BEGIN The records
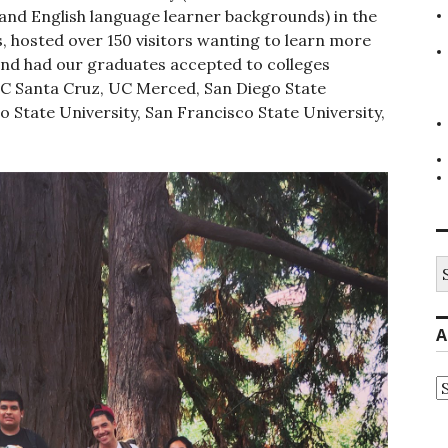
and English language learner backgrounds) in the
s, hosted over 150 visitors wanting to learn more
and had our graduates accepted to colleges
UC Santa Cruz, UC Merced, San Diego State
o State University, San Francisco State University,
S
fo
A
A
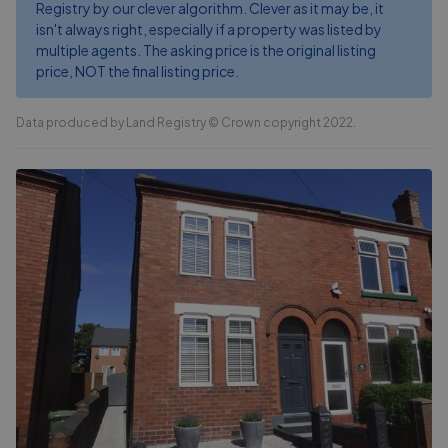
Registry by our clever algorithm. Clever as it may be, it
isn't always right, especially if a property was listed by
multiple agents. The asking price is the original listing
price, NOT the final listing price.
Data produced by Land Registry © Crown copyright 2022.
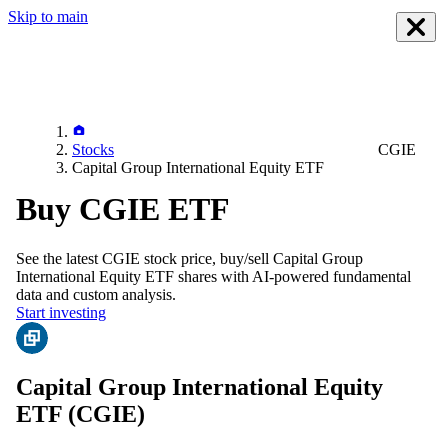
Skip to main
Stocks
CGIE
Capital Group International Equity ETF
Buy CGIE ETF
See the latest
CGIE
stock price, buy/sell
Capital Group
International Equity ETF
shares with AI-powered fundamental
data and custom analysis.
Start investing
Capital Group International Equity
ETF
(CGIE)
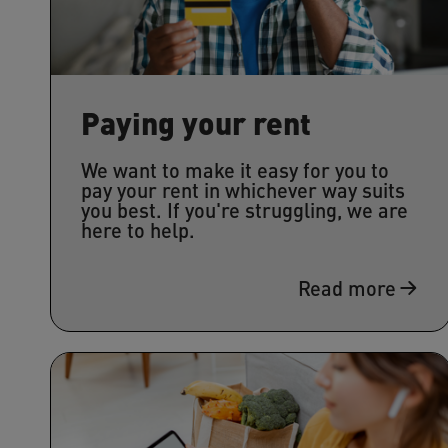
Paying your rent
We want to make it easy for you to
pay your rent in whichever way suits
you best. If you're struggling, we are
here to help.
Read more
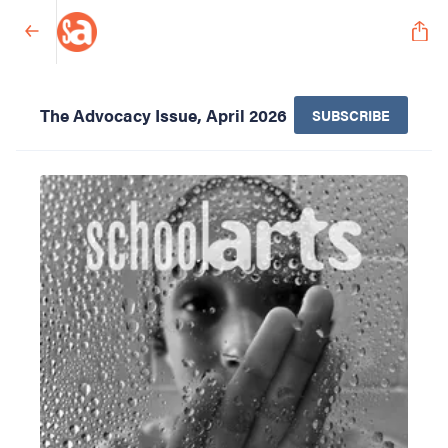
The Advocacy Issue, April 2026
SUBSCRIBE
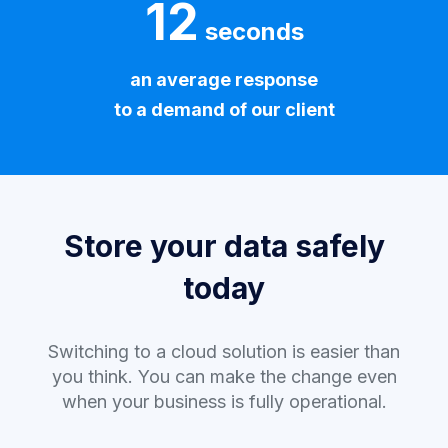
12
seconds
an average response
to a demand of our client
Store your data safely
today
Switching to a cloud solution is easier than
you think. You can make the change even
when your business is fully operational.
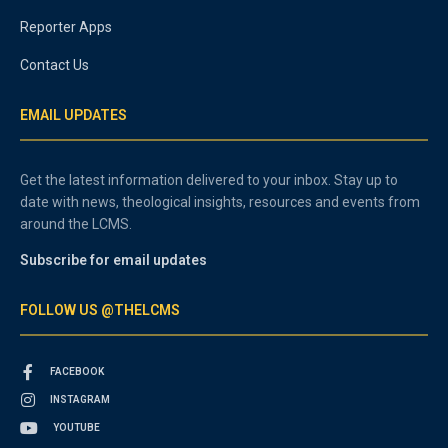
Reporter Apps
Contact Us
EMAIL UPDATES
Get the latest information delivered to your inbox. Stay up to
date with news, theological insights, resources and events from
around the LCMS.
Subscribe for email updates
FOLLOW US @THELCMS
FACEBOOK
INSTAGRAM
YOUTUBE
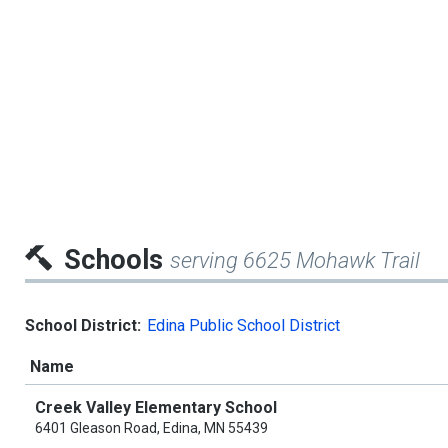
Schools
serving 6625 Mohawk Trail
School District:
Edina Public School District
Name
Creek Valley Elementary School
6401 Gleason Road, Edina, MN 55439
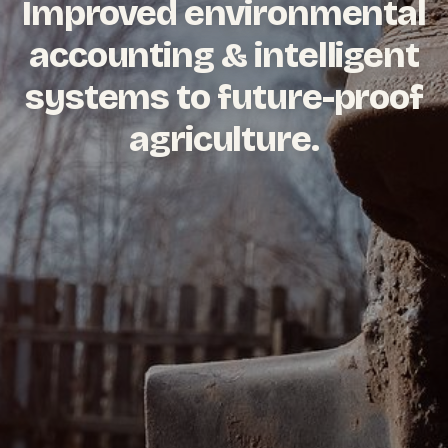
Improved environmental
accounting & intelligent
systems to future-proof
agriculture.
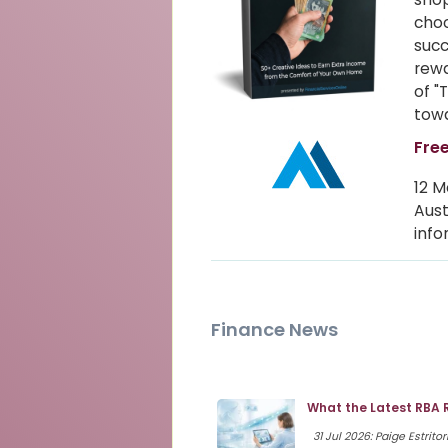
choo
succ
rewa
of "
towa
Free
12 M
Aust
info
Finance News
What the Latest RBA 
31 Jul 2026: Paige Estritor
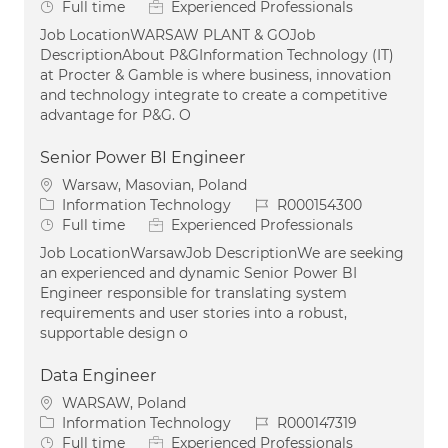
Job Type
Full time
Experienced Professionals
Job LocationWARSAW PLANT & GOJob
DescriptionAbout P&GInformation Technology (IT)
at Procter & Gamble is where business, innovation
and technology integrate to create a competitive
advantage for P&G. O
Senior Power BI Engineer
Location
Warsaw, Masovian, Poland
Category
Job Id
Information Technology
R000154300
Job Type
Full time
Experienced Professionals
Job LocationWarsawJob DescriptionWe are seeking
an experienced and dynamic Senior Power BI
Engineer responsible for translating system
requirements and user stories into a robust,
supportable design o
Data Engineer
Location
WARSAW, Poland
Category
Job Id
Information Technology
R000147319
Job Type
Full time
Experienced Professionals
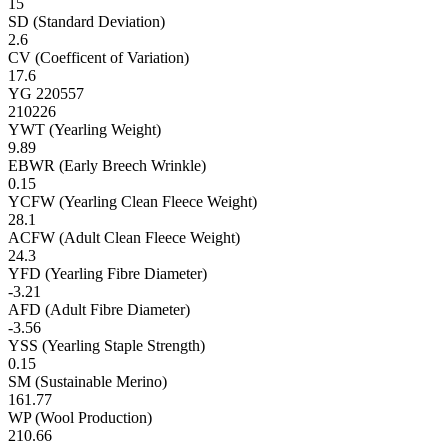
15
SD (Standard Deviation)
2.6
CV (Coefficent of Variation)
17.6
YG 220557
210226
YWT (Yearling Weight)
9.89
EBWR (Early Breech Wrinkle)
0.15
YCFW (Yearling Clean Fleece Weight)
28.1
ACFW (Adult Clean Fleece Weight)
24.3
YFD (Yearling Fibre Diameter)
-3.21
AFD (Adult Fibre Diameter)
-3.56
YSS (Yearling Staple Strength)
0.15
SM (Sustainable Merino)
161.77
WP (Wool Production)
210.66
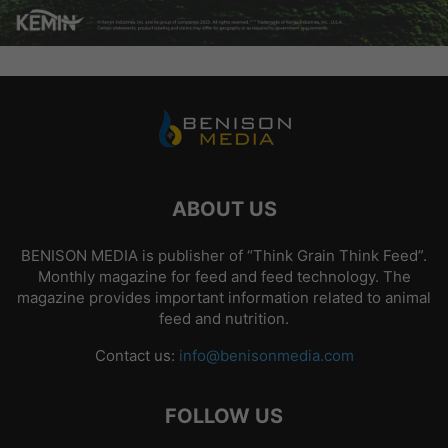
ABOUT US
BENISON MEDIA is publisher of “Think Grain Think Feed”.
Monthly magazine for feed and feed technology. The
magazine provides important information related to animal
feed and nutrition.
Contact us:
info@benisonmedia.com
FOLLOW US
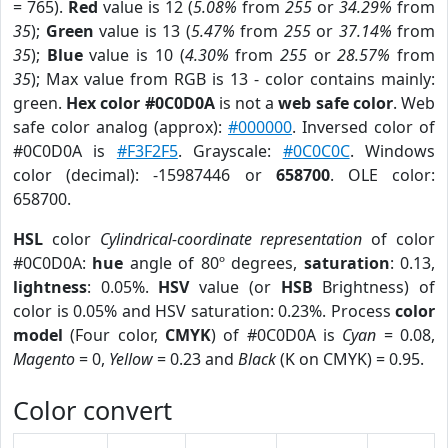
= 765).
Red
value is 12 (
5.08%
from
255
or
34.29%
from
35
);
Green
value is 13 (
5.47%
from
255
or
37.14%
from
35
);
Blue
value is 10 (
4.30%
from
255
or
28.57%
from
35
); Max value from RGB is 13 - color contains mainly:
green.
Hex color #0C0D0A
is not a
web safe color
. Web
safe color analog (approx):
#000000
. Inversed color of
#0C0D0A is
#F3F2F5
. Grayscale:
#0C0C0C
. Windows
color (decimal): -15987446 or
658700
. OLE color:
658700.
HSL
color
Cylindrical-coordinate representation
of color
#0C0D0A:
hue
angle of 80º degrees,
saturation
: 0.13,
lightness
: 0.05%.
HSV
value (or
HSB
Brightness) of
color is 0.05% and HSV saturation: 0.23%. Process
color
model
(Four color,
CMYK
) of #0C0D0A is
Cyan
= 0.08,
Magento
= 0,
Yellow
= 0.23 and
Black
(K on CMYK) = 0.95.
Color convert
END The records
BEGIN The records
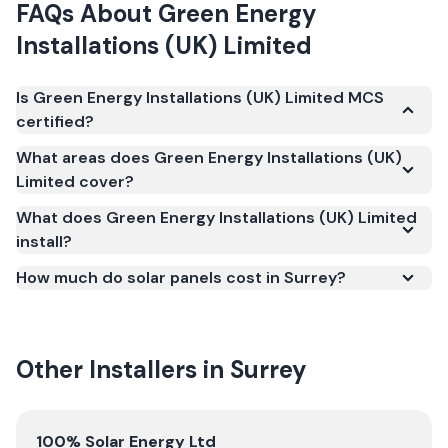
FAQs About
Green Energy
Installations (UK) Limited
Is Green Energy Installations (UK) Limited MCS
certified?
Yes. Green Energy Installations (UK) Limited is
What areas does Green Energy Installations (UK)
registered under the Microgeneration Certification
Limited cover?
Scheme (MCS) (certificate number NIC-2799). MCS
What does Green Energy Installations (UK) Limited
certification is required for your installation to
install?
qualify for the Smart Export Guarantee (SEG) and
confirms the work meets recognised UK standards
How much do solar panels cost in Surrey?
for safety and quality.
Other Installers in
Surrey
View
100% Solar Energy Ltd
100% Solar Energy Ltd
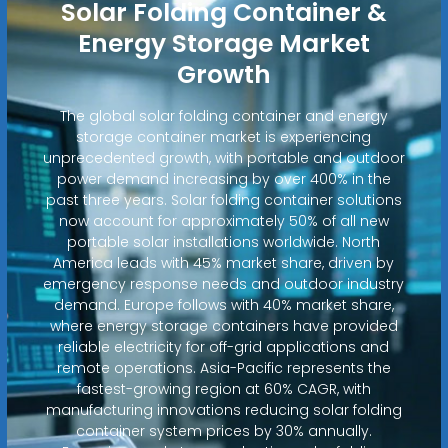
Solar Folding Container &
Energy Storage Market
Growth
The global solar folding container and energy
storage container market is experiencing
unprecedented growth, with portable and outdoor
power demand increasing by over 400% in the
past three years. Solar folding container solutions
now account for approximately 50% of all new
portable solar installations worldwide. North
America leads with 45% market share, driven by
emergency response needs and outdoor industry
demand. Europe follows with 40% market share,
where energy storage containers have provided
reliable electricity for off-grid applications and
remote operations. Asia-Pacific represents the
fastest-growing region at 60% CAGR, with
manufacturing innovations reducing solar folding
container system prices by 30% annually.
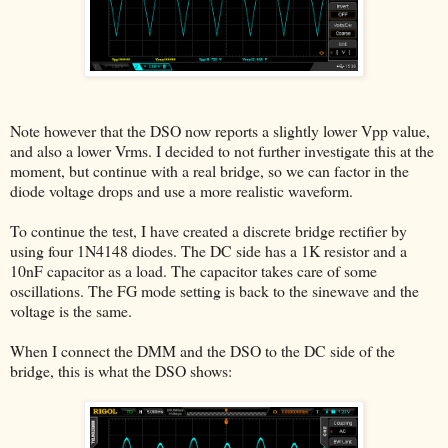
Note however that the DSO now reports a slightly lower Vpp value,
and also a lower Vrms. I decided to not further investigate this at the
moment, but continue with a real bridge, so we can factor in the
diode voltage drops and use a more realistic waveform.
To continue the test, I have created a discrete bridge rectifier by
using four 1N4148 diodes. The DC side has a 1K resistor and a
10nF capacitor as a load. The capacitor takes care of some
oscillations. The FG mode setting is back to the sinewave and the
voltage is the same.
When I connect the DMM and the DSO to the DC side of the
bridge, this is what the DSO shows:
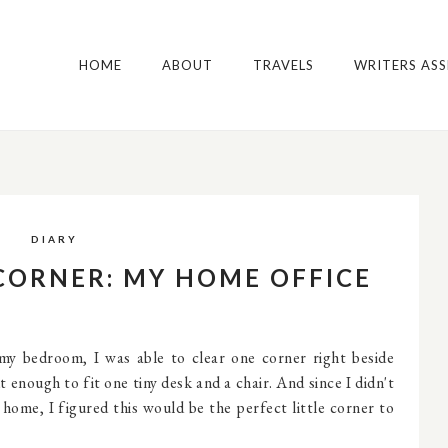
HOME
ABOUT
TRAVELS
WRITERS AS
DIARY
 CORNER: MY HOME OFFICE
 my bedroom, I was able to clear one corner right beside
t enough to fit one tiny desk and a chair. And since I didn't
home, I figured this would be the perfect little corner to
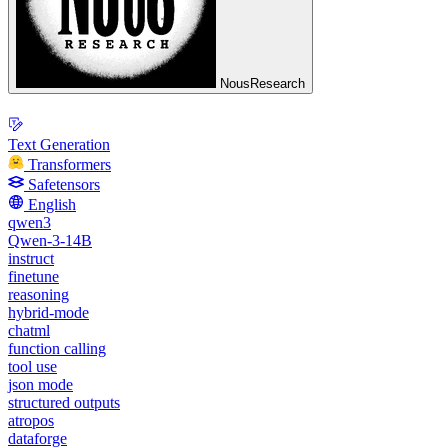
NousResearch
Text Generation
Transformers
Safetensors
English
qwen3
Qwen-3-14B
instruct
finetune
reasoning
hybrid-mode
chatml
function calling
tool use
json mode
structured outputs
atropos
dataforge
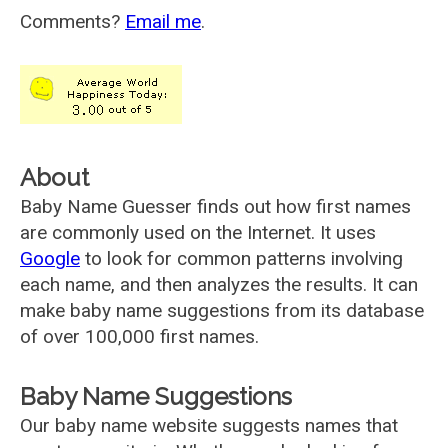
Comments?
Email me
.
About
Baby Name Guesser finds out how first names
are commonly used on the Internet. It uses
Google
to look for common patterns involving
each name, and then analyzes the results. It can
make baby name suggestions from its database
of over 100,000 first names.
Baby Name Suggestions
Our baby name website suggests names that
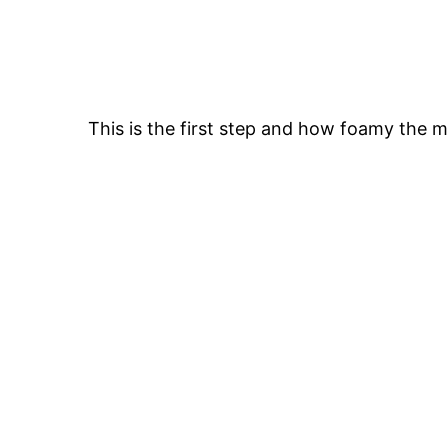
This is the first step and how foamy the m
END The records
▶ _Task objective_:
From the records above, give again only the part that opens with the line containing "How much do solar panels cost in Surrey?" and closes with the line containing "container system prices by 30% annually.". Keep both ends but drop the pictures.

▶ _Response to this exercise_:
How much do solar panels cost in Surrey?
for safety and quality.
Other Installers in
Surrey
View
100% Solar Energy Ltd
100% Solar Energy Ltd
Solar Folding Container &
Energy Storage Market
Growth
The global solar folding container and energy
storage container market is experiencing
unprecedented growth, with portable and outdoor
power demand increasing by over 400% in the
past three years. Solar folding container solutions
now account for approximately 50% of all new
portable solar installations worldwide. North
America leads with 45% market share, driven by
emergency response needs and outdoor industry
demand. Europe follows with 40% market share,
where energy storage containers have provided
reliable electricity for off-grid applications and
remote operations. Asia-Pacific represents the
fastest-growing region at 60% CAGR, with
manufacturing innovations reducing solar folding
container system prices by 30% annually.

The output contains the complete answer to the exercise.